齐僖公欣慰地点了点头,“无知侄儿何在?”
公孙无知热泪盈眶,扑倒在齐僖公面前,“叔父!”
“吾同母弟,只此一点骨血,汝当善视之。衣服礼秩,一如我生前可也。”
“你们四个表兄弟一定答应我,无论何事何时,切忌绝不能手足相残,答应我!”
四人纷纷点头,“谨遵君命!”
“我好不甘心啊!”说完,眼睛慢慢合上。
春秋三小霸,又一位星星陨落了,如今只剩下南方的楚君还尚在世间
第39章 拨乱反正()
僖公病逝后,整个齐国陷入悲痛之中,这位君主在位期间,结束了齐庄公时期的内乱,这段时间内齐国步入稳步发展的阶段,人民生活越发富足,军事力量逐渐强大,齐国总动员大约能征招十万之众。
但齐国经此一败后,基本就否决了齐僖公所有的功绩。
安排好齐僖公的葬礼后,姜诸儿便承天顺命,继位齐侯之位,是为齐襄公。
清晨,齐襄公去探望他的母亲姜氏。经过狂风暴雨的吹打,这位曾经的骄纵的公子成熟了许多。

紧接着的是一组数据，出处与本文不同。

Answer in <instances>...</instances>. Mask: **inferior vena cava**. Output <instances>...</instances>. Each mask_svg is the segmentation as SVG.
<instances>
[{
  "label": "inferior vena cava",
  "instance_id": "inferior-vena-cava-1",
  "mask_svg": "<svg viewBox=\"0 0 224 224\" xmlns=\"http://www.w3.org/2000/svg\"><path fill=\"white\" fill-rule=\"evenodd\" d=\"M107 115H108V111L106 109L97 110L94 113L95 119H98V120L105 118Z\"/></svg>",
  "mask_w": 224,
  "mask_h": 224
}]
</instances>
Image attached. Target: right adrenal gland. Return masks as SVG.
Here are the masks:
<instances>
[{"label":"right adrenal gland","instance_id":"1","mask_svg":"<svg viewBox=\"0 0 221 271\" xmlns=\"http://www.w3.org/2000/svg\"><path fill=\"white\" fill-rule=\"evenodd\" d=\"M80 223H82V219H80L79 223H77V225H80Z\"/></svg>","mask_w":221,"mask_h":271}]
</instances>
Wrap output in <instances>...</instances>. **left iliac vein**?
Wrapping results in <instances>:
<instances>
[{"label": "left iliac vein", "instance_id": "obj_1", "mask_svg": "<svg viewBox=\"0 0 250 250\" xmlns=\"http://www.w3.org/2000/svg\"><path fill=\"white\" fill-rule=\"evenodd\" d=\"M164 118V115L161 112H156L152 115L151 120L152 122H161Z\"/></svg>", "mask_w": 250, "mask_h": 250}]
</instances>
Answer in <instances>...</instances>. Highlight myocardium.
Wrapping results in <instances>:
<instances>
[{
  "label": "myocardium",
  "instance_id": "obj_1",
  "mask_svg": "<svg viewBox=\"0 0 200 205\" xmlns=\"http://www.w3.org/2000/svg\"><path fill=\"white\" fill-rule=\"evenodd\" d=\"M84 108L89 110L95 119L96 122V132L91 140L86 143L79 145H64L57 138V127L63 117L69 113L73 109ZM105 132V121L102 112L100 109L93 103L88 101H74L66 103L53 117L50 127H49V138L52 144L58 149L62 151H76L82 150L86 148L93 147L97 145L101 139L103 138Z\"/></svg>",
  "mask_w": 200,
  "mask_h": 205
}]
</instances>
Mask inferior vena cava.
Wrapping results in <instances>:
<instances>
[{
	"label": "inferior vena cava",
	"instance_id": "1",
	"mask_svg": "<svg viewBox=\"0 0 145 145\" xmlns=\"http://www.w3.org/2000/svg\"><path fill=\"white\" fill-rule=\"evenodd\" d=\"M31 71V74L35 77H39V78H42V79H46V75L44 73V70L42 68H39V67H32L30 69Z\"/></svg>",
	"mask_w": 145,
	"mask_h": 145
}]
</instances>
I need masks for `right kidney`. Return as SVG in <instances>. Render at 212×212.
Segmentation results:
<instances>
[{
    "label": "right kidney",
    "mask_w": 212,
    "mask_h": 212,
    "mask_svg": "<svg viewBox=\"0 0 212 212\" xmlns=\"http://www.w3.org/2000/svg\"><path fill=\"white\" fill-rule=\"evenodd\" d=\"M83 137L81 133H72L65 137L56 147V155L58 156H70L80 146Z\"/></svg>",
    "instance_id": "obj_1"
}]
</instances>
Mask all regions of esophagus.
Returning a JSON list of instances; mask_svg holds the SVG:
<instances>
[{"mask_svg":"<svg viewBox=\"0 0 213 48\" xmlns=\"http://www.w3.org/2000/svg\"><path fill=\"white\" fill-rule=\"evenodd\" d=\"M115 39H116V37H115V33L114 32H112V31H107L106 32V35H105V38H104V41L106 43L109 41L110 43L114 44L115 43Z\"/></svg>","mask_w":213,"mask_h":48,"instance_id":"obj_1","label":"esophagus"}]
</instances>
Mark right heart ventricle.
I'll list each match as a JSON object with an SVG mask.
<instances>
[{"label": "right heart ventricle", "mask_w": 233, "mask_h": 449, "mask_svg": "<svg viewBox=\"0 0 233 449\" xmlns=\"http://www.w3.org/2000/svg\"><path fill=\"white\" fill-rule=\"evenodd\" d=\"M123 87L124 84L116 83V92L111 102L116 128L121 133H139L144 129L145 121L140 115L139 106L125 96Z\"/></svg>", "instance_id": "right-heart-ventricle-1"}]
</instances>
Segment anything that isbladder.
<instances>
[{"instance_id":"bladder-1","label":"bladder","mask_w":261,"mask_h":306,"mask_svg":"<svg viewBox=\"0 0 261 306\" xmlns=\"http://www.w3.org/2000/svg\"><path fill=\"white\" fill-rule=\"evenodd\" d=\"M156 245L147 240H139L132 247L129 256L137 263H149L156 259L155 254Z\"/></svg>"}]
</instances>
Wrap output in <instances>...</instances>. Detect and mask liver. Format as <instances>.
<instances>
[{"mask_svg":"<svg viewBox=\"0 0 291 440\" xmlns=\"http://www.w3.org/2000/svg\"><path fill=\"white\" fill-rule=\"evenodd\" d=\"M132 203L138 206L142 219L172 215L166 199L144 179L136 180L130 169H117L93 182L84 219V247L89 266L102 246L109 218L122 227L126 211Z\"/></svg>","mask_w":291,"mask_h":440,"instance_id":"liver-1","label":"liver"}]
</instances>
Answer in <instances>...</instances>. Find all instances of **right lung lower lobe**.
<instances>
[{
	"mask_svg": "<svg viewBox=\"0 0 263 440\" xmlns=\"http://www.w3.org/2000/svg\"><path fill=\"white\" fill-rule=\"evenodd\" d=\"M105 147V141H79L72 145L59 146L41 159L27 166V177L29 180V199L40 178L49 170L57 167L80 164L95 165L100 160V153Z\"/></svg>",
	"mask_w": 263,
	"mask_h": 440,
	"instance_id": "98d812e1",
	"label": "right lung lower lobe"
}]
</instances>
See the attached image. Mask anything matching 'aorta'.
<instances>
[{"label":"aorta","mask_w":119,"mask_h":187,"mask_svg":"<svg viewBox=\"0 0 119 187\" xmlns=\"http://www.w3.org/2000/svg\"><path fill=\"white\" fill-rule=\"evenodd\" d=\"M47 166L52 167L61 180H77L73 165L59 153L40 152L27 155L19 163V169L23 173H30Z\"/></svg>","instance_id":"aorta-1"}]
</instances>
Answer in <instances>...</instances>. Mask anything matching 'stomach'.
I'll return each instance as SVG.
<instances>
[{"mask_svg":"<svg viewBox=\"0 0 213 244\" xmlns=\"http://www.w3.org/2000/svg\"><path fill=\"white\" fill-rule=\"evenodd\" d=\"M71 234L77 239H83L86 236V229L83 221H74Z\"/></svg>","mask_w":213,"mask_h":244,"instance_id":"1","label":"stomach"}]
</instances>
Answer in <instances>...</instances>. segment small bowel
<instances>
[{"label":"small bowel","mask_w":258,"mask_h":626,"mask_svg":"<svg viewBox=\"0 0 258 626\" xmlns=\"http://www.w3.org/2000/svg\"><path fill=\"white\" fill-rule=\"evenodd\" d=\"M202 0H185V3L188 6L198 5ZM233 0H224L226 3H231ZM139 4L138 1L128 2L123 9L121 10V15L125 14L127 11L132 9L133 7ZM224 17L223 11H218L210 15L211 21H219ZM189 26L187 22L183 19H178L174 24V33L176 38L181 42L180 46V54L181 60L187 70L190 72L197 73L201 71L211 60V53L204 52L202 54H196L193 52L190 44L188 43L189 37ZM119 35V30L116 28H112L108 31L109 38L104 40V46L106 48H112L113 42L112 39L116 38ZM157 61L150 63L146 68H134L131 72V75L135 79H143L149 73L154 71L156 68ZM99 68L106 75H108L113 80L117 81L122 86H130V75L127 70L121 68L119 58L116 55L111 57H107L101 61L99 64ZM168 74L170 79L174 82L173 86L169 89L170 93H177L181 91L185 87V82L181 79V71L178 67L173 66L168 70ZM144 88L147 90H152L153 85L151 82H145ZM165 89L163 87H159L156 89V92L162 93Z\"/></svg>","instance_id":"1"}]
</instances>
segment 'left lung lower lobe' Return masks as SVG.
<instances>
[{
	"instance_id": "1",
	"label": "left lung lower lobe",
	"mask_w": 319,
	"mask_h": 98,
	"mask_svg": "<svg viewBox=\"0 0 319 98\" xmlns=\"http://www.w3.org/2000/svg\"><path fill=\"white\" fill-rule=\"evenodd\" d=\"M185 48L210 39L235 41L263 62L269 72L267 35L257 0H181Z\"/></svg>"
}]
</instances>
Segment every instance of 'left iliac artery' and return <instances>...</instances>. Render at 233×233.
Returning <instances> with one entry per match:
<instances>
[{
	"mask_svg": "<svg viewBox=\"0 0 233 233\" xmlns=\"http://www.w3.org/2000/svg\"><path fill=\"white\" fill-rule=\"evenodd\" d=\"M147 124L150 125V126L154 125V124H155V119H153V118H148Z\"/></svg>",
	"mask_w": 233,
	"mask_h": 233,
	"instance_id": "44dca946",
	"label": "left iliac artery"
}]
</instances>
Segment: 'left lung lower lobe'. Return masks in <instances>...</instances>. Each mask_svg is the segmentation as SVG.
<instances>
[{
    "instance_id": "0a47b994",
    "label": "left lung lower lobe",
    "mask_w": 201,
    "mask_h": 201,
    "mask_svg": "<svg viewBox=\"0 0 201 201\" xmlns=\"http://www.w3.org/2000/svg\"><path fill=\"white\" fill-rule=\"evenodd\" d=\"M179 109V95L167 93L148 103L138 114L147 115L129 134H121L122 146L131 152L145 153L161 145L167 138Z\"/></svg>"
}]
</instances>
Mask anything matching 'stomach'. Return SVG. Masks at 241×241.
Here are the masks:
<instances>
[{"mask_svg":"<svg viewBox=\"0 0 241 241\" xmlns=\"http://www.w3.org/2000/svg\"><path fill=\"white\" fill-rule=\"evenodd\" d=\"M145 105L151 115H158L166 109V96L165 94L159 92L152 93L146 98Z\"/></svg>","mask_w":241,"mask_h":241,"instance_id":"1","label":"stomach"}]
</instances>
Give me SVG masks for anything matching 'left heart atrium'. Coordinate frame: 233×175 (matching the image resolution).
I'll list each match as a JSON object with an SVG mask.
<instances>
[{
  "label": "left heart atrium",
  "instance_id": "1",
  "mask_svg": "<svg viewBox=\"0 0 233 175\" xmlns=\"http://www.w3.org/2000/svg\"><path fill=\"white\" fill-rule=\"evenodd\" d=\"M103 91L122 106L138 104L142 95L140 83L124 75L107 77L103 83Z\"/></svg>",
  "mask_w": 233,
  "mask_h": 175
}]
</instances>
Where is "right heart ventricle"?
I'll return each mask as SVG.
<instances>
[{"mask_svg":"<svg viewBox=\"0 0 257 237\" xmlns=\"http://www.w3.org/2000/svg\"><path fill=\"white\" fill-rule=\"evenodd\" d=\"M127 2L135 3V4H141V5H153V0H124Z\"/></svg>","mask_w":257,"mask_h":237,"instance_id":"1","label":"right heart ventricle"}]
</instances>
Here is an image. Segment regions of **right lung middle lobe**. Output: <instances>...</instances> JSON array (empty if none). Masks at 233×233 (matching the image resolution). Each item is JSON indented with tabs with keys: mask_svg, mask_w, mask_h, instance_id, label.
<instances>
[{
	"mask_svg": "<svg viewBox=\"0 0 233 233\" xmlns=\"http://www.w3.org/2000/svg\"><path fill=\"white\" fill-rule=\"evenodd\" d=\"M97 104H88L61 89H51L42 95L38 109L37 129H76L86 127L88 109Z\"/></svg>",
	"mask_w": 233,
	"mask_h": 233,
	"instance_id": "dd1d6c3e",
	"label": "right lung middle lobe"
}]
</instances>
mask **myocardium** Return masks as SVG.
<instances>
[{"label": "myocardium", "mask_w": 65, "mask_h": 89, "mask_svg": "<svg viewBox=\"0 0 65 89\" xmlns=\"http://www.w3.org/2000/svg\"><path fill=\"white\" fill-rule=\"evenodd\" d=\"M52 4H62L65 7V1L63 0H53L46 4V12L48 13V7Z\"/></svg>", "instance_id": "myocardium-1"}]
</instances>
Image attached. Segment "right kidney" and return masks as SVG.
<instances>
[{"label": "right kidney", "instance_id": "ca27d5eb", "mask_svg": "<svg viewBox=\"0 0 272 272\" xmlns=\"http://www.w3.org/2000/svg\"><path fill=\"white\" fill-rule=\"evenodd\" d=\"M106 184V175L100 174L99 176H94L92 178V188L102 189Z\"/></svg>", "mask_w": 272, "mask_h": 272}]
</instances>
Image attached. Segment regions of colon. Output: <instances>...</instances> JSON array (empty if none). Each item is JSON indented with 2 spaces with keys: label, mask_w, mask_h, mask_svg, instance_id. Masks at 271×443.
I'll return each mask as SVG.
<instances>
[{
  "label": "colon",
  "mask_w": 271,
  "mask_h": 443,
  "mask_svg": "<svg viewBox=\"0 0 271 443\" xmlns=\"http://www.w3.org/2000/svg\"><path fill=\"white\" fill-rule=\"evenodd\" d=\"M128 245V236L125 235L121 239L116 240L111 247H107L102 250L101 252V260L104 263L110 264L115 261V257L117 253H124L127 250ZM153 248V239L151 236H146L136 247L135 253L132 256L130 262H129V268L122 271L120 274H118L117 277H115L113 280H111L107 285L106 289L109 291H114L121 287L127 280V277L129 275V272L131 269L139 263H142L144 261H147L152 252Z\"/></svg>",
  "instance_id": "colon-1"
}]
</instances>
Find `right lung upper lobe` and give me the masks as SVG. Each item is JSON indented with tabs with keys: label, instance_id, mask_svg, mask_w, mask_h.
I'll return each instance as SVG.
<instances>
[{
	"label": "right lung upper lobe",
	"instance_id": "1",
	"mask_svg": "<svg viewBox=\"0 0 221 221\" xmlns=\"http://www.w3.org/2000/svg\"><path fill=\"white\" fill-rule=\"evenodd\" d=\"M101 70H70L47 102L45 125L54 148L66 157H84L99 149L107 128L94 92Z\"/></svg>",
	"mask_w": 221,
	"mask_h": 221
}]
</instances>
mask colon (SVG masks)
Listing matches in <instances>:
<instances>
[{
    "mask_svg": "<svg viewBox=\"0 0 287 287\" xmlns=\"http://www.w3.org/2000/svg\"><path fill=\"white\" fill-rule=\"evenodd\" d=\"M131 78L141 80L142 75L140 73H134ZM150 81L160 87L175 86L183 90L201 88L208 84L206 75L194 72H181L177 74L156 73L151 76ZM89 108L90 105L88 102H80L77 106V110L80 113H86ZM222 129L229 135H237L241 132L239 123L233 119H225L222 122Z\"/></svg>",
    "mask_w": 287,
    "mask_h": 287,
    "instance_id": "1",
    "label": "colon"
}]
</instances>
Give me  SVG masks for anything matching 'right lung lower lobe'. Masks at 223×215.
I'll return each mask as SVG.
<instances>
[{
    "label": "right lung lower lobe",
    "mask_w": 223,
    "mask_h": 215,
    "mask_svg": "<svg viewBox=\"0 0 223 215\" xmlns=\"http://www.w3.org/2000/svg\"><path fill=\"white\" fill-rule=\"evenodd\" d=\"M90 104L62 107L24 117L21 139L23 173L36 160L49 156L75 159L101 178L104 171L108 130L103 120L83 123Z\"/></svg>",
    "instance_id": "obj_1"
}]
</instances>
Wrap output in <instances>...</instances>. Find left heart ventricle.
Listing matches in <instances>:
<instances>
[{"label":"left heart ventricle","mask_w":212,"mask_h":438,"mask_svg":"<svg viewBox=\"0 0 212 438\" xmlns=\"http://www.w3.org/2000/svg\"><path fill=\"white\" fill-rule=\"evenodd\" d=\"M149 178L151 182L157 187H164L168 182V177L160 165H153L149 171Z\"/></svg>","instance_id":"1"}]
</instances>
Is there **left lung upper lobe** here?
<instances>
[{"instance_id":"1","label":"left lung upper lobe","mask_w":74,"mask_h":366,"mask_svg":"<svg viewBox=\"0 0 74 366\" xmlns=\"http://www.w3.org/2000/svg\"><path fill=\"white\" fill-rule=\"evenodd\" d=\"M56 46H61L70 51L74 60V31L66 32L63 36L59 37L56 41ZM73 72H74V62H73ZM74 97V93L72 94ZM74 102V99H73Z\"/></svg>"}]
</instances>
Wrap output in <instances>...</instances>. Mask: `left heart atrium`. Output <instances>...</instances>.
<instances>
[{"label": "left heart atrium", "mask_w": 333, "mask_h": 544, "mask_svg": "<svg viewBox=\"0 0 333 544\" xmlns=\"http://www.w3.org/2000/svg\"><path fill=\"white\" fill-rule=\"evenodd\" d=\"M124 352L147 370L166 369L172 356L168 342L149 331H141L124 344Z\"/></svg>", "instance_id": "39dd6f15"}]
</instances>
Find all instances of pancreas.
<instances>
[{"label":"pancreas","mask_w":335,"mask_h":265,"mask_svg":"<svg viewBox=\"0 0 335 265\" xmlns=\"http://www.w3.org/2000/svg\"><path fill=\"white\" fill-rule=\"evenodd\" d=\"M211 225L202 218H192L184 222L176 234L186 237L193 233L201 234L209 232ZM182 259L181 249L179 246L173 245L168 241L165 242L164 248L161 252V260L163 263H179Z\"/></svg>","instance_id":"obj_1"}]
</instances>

但齐国大夫们觉得这下诸儿该高兴了,成为齐国国君之后,他就可以为所欲为了,但他们都忽视了他的痛苦。
实际上,齐襄公所失去的并不比任何人少,没有了父亲的庇护,爱侣缘断,他已经快要精神崩溃了。曾经那么敬仰的父亲,最后含恨而终。可是他还要面对这样一个已经天翻地覆的齐国。他却不能消沉不能沮丧,因为他必须要照看日渐衰弱的母亲和公室亲人,
对于齐国公室的女人来说,丈夫的逝去意味着一生的依靠没了,姜氏庆幸的是,他的儿子继承齐侯之位,诸儿不会弃他而去。
诸儿虽然生性张狂,但并不是毫无治国头脑,他很快派遣官吏安抚百姓,给予战场上死去的军士家属,一定数额的抚恤金。努力把这场灾难影响降到最低。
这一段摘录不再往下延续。